What is the feedback from users?
"E-mail contacts looking for more information is basically the only feedback we have."
"Extremely positive. Depositors like the exposure and the regular download counts we provide."
"Generally positive, in that we are one of the few providers of free full-text publications in our field."
"Jana Hawley, head of the Apparel, Textiles and Interior Design department, offers this comment: “My work in textile recycling is rather obscure, but was discovered by colleagues at Washington University in St. Louis and Hansei University in South Korea. Both resulted in invited lectures. The Washington University lecture partnered with Fashion Group International and the keynote lecture focused on the importance of textile recycling as part of the eco-fashion movement. The Hansei University lecture was the keynote lecture at the Eco-Fashion Conference. Without the open access platform through K-Rex, I doubt I would have had this opportunity.”
"Limited - the submitters sometimes complain about slowness (=connection problems). The librarians prefer good standard metadata, other submitters prefer limited metadata to create records. Finally the biggest problem for the participants is redundancy. Sometimes they have to maintain the collections in different databases/catalogues: Library catalogue - OceanDocs - ASFA database. Automatic exchange of metadata is an important issue."
"Most of the users find their documents through Google. But we don't know if the main target group of OceanDocs are also using Google only. Does people working in the field go to the specific tools like AVANO, aquatic and oceanographic repositories? If not, we have a problem. What is all the extra metadata quality worth in such a situation?"
"Satisfactory; they find this tool very useful."
"So far, the authors are very happy with the repository."
"They love the simplicity of the system. The trick is how to get the necessary metadata without overkill. System has import and default metadata functions that users love as time savers."
"They would like more Lao Language documents, to have more digital files and also to improve overall quality of data inputted."
"We are personally approaching authors and expalining what is Eprints@IARI. They are supporting the initiative."

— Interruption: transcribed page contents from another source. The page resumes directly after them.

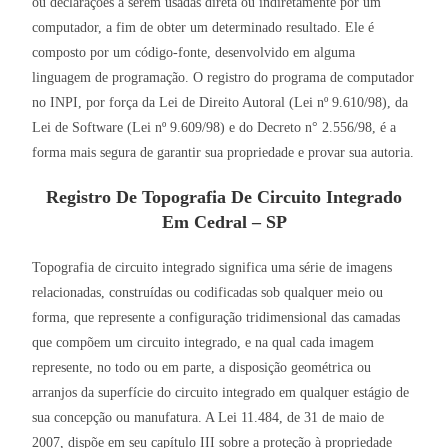
ou declarações a serem usadas direta ou indiretamente por um
computador, a fim de obter um determinado resultado. Ele é
composto por um código-fonte, desenvolvido em alguma
linguagem de programação. O registro do programa de computador
no INPI, por força da Lei de Direito Autoral (Lei nº 9.610/98), da
Lei de Software (Lei nº 9.609/98) e do Decreto n° 2.556/98, é a
forma mais segura de garantir sua propriedade e provar sua autoria.
Registro De Topografia De Circuito Integrado
Em Cedral – SP
Topografia de circuito integrado significa uma série de imagens
relacionadas, construídas ou codificadas sob qualquer meio ou
forma, que represente a configuração tridimensional das camadas
que compõem um circuito integrado, e na qual cada imagem
represente, no todo ou em parte, a disposição geométrica ou
arranjos da superfície do circuito integrado em qualquer estágio de
sua concepção ou manufatura. A Lei 11.484, de 31 de maio de
2007, dispõe em seu capítulo III sobre a proteção à propriedade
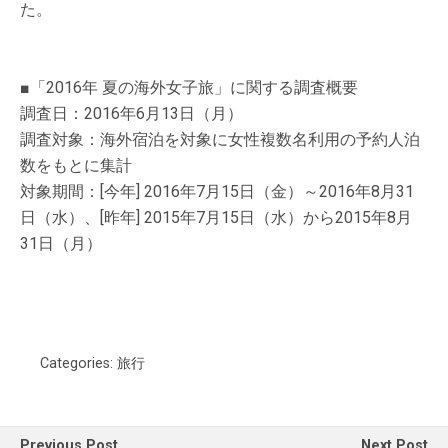
た。
■「2016年 夏の海外女子旅」に関する調査概要
調査日：2016年6月13日（月）
調査対象：海外宿泊を対象に女性複数名利用の予約人泊
数をもとに集計
対象期間：[今年] 2016年7月15日（金）～2016年8月31
日（水）、[昨年] 2015年7月15日（水）から2015年8月
31日（月）
Categories:
旅行
Previous Post
Next Post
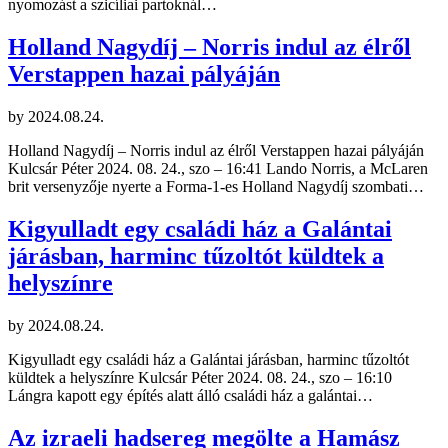
nyomozást a szicíliai partoknál…
Holland Nagydíj – Norris indul az élről
Verstappen hazai pályáján
by
2024.08.24.
Holland Nagydíj – Norris indul az élről Verstappen hazai pályáján
Kulcsár Péter 2024. 08. 24., szo – 16:41 Lando Norris, a McLaren
brit versenyzője nyerte a Forma-1-es Holland Nagydíj szombati…
Kigyulladt egy családi ház a Galántai
járásban, harminc tűzoltót küldtek a
helyszínre
by
2024.08.24.
Kigyulladt egy családi ház a Galántai járásban, harminc tűzoltót
küldtek a helyszínre Kulcsár Péter 2024. 08. 24., szo – 16:10
Lángra kapott egy építés alatt álló családi ház a galántai…
Az izraeli hadsereg megölte a Hamász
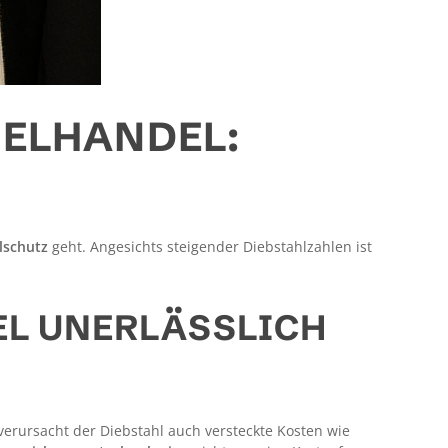
ZELHANDEL:
lschutz
geht. Angesichts steigender Diebstahlzahlen ist
L UNERLÄSSLICH
verursacht der Diebstahl auch versteckte Kosten wie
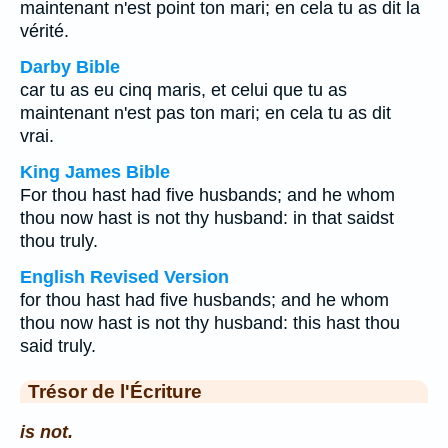
maintenant n'est point ton mari; en cela tu as dit la
vérité.
Darby Bible
car tu as eu cinq maris, et celui que tu as
maintenant n'est pas ton mari; en cela tu as dit
vrai.
King James Bible
For thou hast had five husbands; and he whom
thou now hast is not thy husband: in that saidst
thou truly.
English Revised Version
for thou hast had five husbands; and he whom
thou now hast is not thy husband: this hast thou
said truly.
Trésor de l'Écriture
is not.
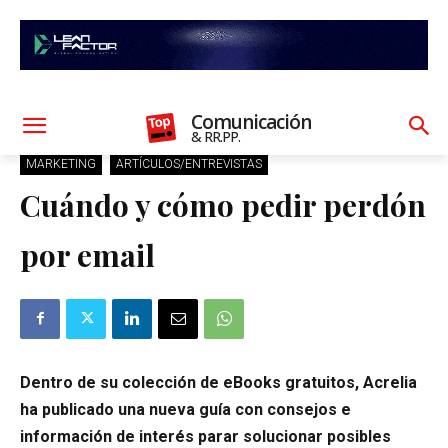
Comunicación
& RR.PP.
MARKETING
ARTÍCULOS/ENTREVISTAS
Cuándo y cómo pedir perdón
por email
Dentro de su colección de eBooks gratuitos, Acrelia
ha publicado una nueva guía con consejos e
información de interés parar solucionar posibles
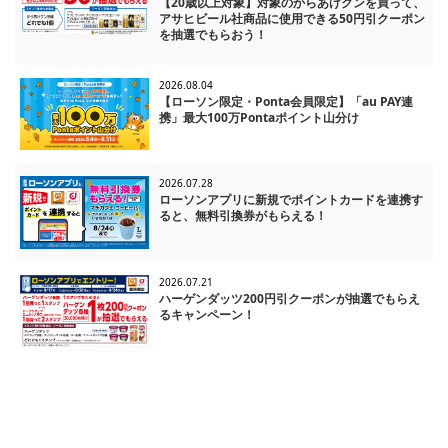
【20歳以上対象】対象のからあげクンを買って、
アサヒビール社商品に使用できる50円引クーポン
を抽選でもらおう！
2026.08.04
【ローソン限定・Ponta会員限定】「au PAY連
携」最大100万Pontaポイント山分け
2026.07.28
ローソンアプリに新規でポイントカードを連携す
ると、無料引換券がもらえる！
2026.07.21
ハーゲンダッツ200円引クーポンが抽選でもらえ
るキャンペーン！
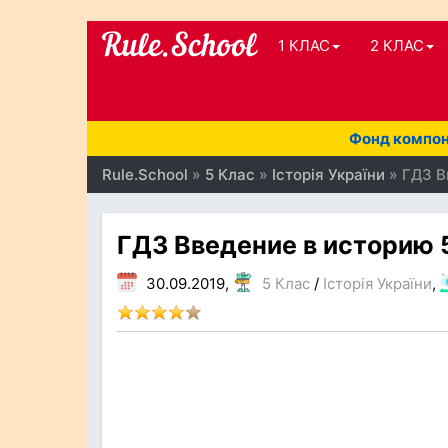
1 КЛАС
2 КЛАС
Фонд компоне
Rule.School
»
5 Клас
»
Історія України
» ГДЗ В
ГДЗ Введение в историю 5
30.09.2019,
5 Клас
/
Історія України
,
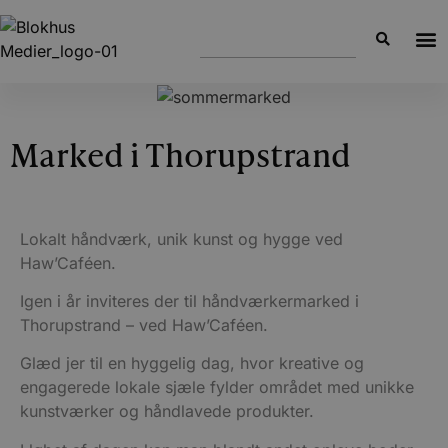
Marked i Thorupstrand
Lokalt håndværk, unik kunst og hygge ved
Haw’Caféen.
Igen i år inviteres der til håndværkermarked i
Thorupstrand – ved Haw’Caféen.
Glæd jer til en hyggelig dag, hvor kreative og
engagerede lokale sjæle fylder området med unikke
kunstværker og håndlavede produkter.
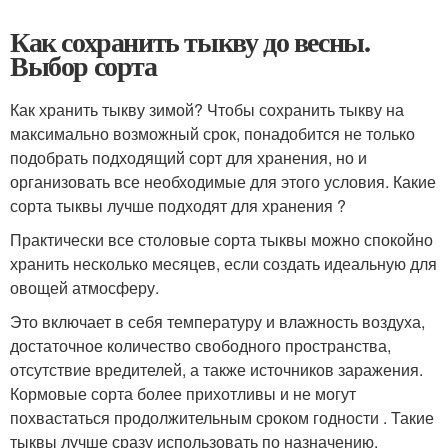
Как сохранить тыкву до весны.
Выбор сорта
Как хранить тыкву зимой? Чтобы сохранить тыкву на
максимально возможный срок, понадобится не только
подобрать подходящий сорт для хранения, но и
организовать все необходимые для этого условия. Какие
сорта тыквы лучше подходят для хранения ?
Практически все столовые сорта тыквы можно спокойно
хранить несколько месяцев, если создать идеальную для
овощей атмосферу.
Это включает в себя температуру и влажность воздуха,
достаточное количество свободного пространства,
отсутствие вредителей, а также источников заражения.
Кормовые сорта более прихотливы и не могут
похвастаться продолжительным сроком годности . Такие
тыквы лучше сразу использовать по назначению.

Feedback from participants
Comments
"I think there is a great opportunity to work on the association between statistics data and text content, an area currently underserved. SDMX and DDI are probably the base mechanisms to use."
"In my view there is a tendency to place too much emphasis on technology and complexity in developing digital repositories. Small organisations and end users need simple, robust and practical publishing tools, not rocket science."
"The larger question ..... is looking at is how to finance the production of future data. If open access becomes the norm, those individuals, institutions or countries who fund data generation will subsidize those who do not for financial, philosophical or cultural reasons. Obviously, this situation will eventually result in atrophy of data generation capabilities by those who share openly and a decrease in data availability to everyone, both those who share and those who do not."
"There is no excuse in 2009 for any public agency to publish useful documents under any terms more limiting than the Creative Commons Attribution license (ie. essentially in the public domain)."
"We are currently using AGRIS standards which are very good but also make things a bit complicated. A number of other Lao focused repositories have come on-line and they are much more simple to use."